All vaccines should be given ≥ 2 weeks prior to splenectomy if possible or 2 weeks post splenectomy.

Adults who are undergoing splenectomy or who have functional or anatomic asplenia or hyposplenism should receive vaccinations against S. pneumoniae (pneumococcus), H. influenzae type b, and N. meningitidis (meningococcus):

  • Pneumococcal vaccination
    • Two types of pneumococcal vaccination may be used:
      • PCV20 (Prevnar 20; preferred over other PCVs because it provide protection against 20 serotypes and does not require supplementation with a polysaccharide vaccine)
      • PCV13 (Prevnar 13) + PPSV23 (Pneumovax)
    • For adults with impaired splenic function who have not previously received a pneumococcal vaccine or whose vaccination history is unknown, give one dose of PCV20. If PCV20 is not available, PCV15 can be used. If PCV15 is used, PPSV23 should be given ≥8 weeks after the PCV15 dose
    • For those who have previously received a pneumococcal vaccine, the approach to vaccination varies based on the type of vaccine given:
      • Adults who have already received both a PCV and PPSV23 vaccine require no further vaccination.
      • Adults who have only received the PCV13 should receive the PPSV23 vaccine ≥8 weeks after receipt of PCV13.
      • Adults who have only received the PPSV23 vaccine should receive PCV15 or PCV20 at least a year after PPSV23.
  • H. influenzae type b vaccination (Hib)
    • A single dose of Hib vaccine is recommended prior to splenectomy or for patients with asplenia or hyposplenism.
    • If the patient doesn’t know whether they have been vaccinated in past, give a single dose.
    • Revaccination is not needed for Hib (no booster).
  • Meningococcal vaccination 
    • Two types of meningococcal vaccinations recommended:
      • Quadrivalent meningococcal conjugate vaccine that protects against meningococcal serotypes A, C, W, and Y  (MenACWY; Menactra, Menveo, MenQuadfi)
      • Univalent serogroup B vaccine (MenB-4C [Bexsero] or MenB-FHbp [Trumenba])
    • Both vaccines are given as a primary series:
      • Give two doses of a MenACWY vaccine ≥8 weeks apart, booster every five years.
      • Meningococcus serogroup B (MenB), either with Bexsero (two doses spaced at least one month apart) or Trumenba (three doses at 0, 1 to 2, and 6 months); booster 1 year after completion of primary series and every 2 to 3 years thereafter.

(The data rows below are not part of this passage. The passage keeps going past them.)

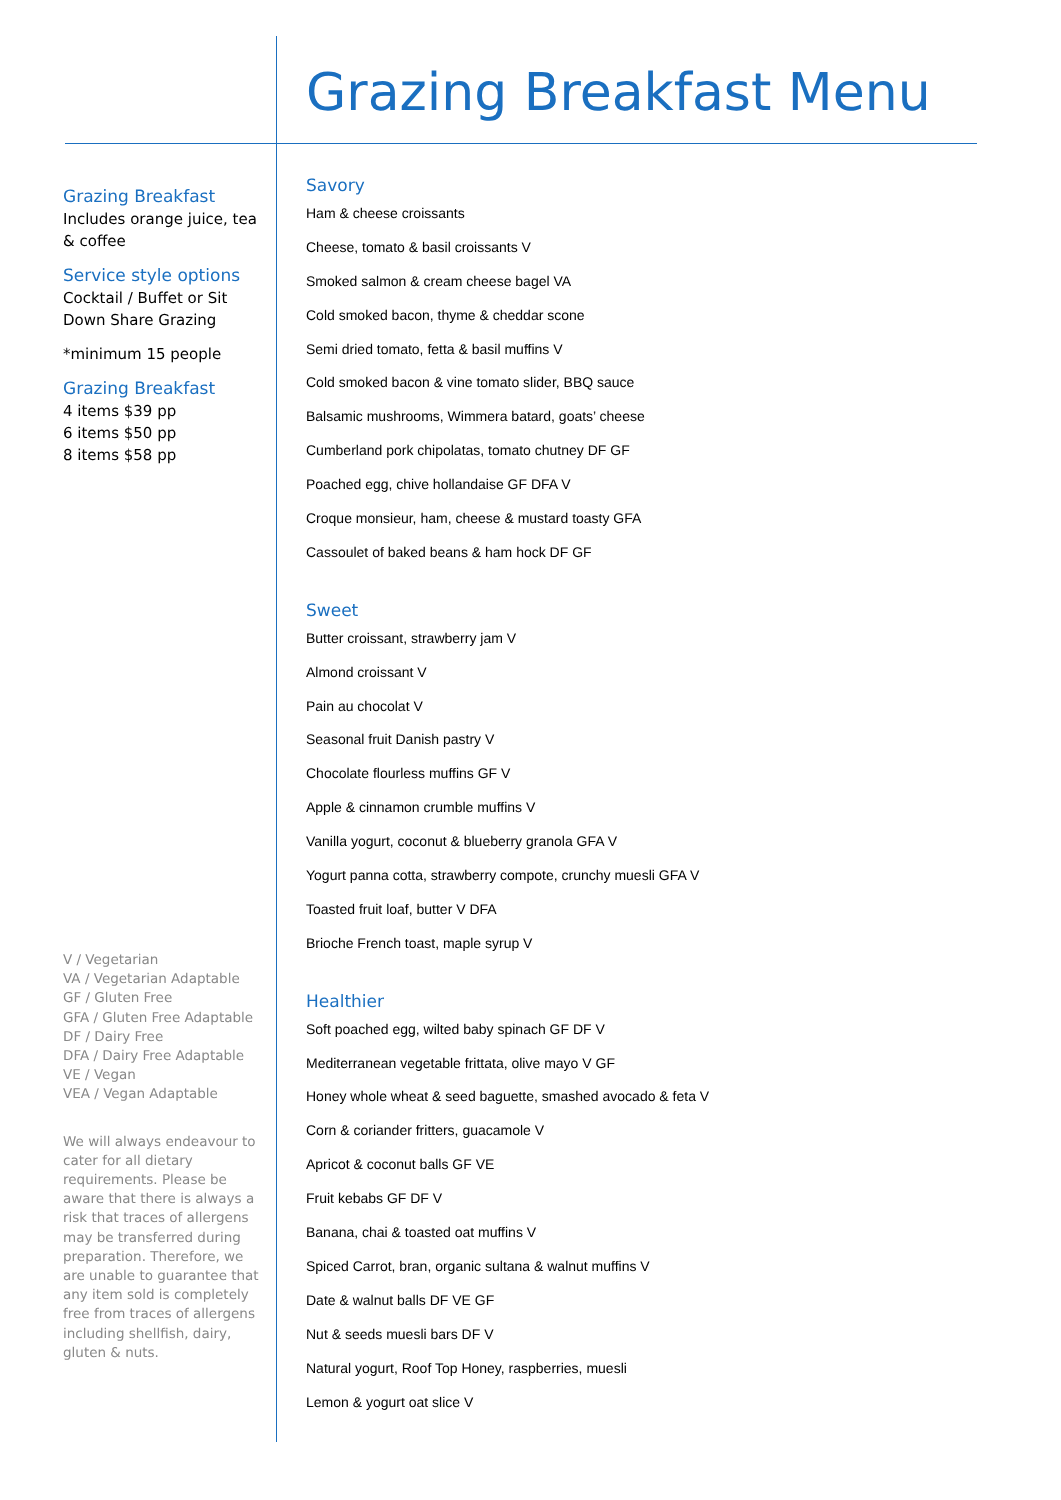Grazing Breakfast Menu
Grazing Breakfast
Includes orange juice, tea & coffee
Service style options
Cocktail / Buffet or Sit Down Share Grazing
*minimum 15 people
Grazing Breakfast
4 items $39 pp
6 items $50 pp
8 items $58 pp
V / Vegetarian
VA / Vegetarian Adaptable
GF / Gluten Free
GFA / Gluten Free Adaptable
DF / Dairy Free
DFA / Dairy Free Adaptable
VE / Vegan
VEA / Vegan Adaptable
We will always endeavour to cater for all dietary requirements. Please be aware that there is always a risk that traces of allergens may be transferred during preparation. Therefore, we are unable to guarantee that any item sold is completely free from traces of allergens including shellfish, dairy, gluten & nuts.
Savory
Ham & cheese croissants
Cheese, tomato & basil croissants V
Smoked salmon & cream cheese bagel VA
Cold smoked bacon, thyme & cheddar scone
Semi dried tomato, fetta & basil muffins V
Cold smoked bacon & vine tomato slider, BBQ sauce
Balsamic mushrooms, Wimmera batard, goats’ cheese
Cumberland pork chipolatas, tomato chutney DF GF
Poached egg, chive hollandaise GF DFA V
Croque monsieur, ham, cheese & mustard toasty GFA
Cassoulet of baked beans & ham hock DF GF
Sweet
Butter croissant, strawberry jam V
Almond croissant V
Pain au chocolat V
Seasonal fruit Danish pastry V
Chocolate flourless muffins GF V
Apple & cinnamon crumble muffins V
Vanilla yogurt, coconut & blueberry granola GFA V
Yogurt panna cotta, strawberry compote, crunchy muesli GFA V
Toasted fruit loaf, butter V DFA
Brioche French toast, maple syrup V
Healthier
Soft poached egg, wilted baby spinach GF DF V
Mediterranean vegetable frittata, olive mayo V GF
Honey whole wheat & seed baguette, smashed avocado & feta V
Corn & coriander fritters, guacamole V
Apricot & coconut balls GF VE
Fruit kebabs GF DF V
Banana, chai & toasted oat muffins V
Spiced Carrot, bran, organic sultana & walnut muffins V
Date & walnut balls DF VE GF
Nut & seeds muesli bars DF V
Natural yogurt, Roof Top Honey, raspberries, muesli
Lemon & yogurt oat slice V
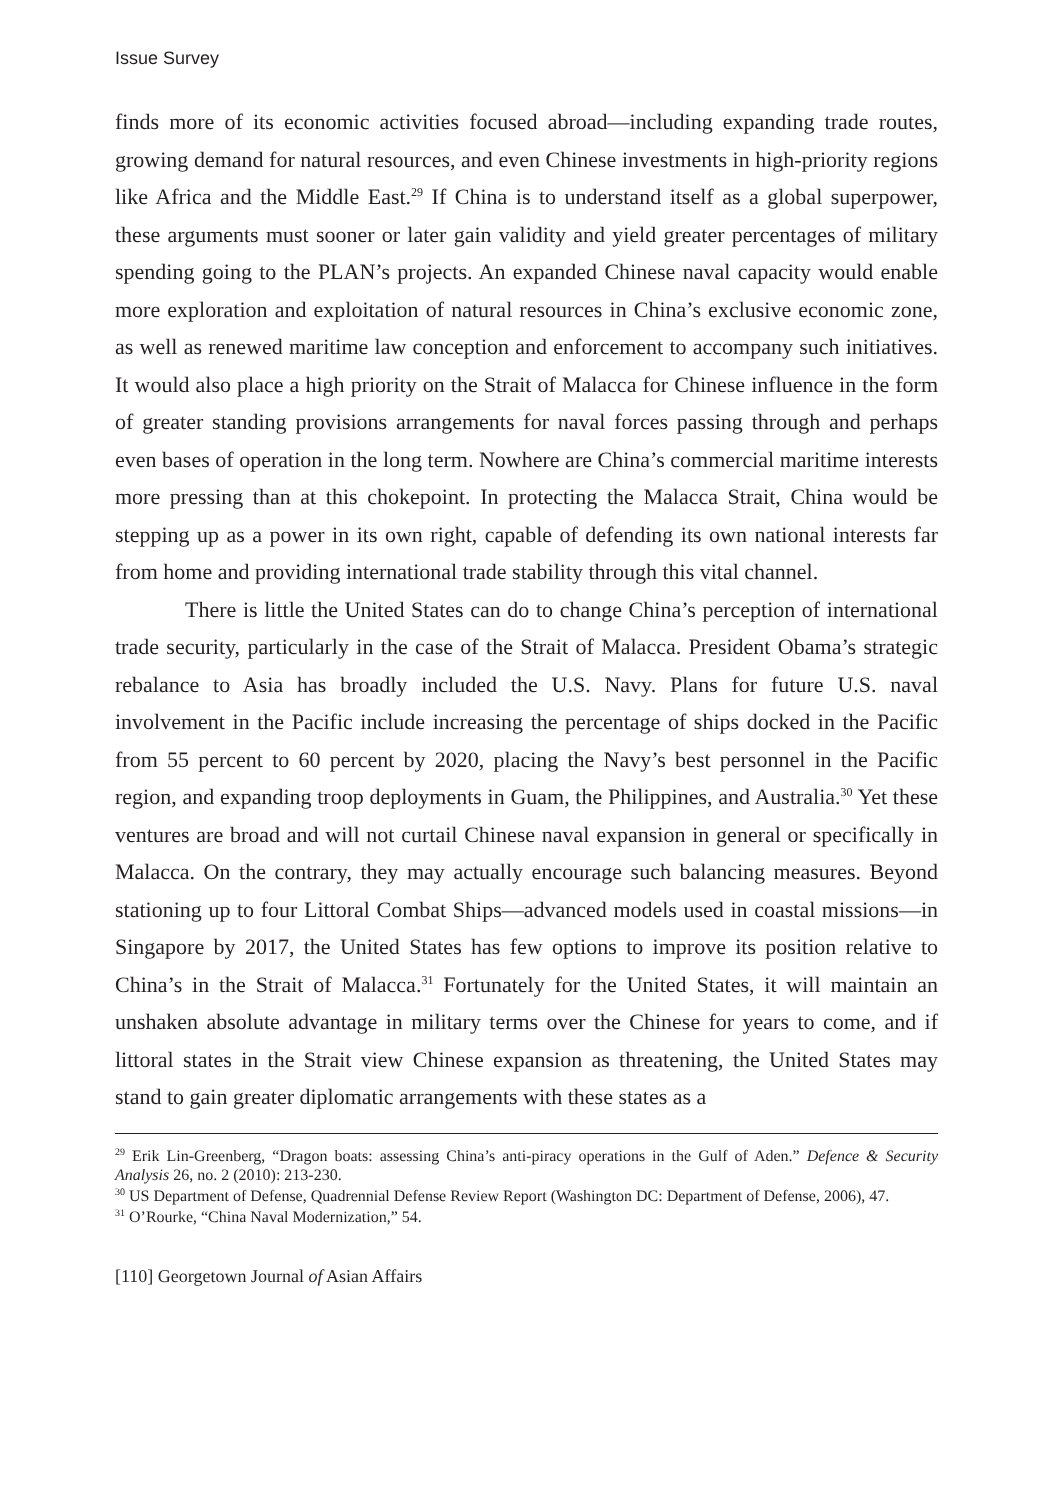Issue Survey
finds more of its economic activities focused abroad—including expanding trade routes, growing demand for natural resources, and even Chinese investments in high-priority regions like Africa and the Middle East.<sup>29</sup> If China is to understand itself as a global superpower, these arguments must sooner or later gain validity and yield greater percentages of military spending going to the PLAN’s projects. An expanded Chinese naval capacity would enable more exploration and exploitation of natural resources in China’s exclusive economic zone, as well as renewed maritime law conception and enforcement to accompany such initiatives. It would also place a high priority on the Strait of Malacca for Chinese influence in the form of greater standing provisions arrangements for naval forces passing through and perhaps even bases of operation in the long term. Nowhere are China’s commercial maritime interests more pressing than at this chokepoint. In protecting the Malacca Strait, China would be stepping up as a power in its own right, capable of defending its own national interests far from home and providing international trade stability through this vital channel.
There is little the United States can do to change China’s perception of international trade security, particularly in the case of the Strait of Malacca. President Obama’s strategic rebalance to Asia has broadly included the U.S. Navy. Plans for future U.S. naval involvement in the Pacific include increasing the percentage of ships docked in the Pacific from 55 percent to 60 percent by 2020, placing the Navy’s best personnel in the Pacific region, and expanding troop deployments in Guam, the Philippines, and Australia.<sup>30</sup> Yet these ventures are broad and will not curtail Chinese naval expansion in general or specifically in Malacca. On the contrary, they may actually encourage such balancing measures. Beyond stationing up to four Littoral Combat Ships—advanced models used in coastal missions—in Singapore by 2017, the United States has few options to improve its position relative to China’s in the Strait of Malacca.<sup>31</sup> Fortunately for the United States, it will maintain an unshaken absolute advantage in military terms over the Chinese for years to come, and if littoral states in the Strait view Chinese expansion as threatening, the United States may stand to gain greater diplomatic arrangements with these states as a
<sup>29</sup> Erik Lin-Greenberg, “Dragon boats: assessing China’s anti-piracy operations in the Gulf of Aden.” Defence & Security Analysis 26, no. 2 (2010): 213-230.
<sup>30</sup> US Department of Defense, Quadrennial Defense Review Report (Washington DC: Department of Defense, 2006), 47.
<sup>31</sup> O’Rourke, “China Naval Modernization,” 54.
[110] Georgetown Journal of Asian Affairs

All splenectomized patients should receive influenza vaccine yearly.

Thrombotic risk

Splenectomy has also been shown to be a risk factor for thromboembolic events such as portal vein thrombosis, deep vein thrombosis, and pulmonary embolism.

The mechanism of thrombophilia is not well understood but may be associated with the role of the spleen in clearing microparticles from the circulation as well as increased platelet counts following splenectomy.

There is currently no guidance regarding thromboprophylaxis in these patients. Grace et al recommend the following:

  • Prophylactic anticoagulation can be considered, once safe from a bleeding perspective, immediately post-splenectomy, in those with other thrombotic risk factors.
  • Low dose aspirin could be considered until the platelet count is <500 x 109/L in adults with advanced age, a history of thrombosis, hypercholesterolemia and cigarette smoking.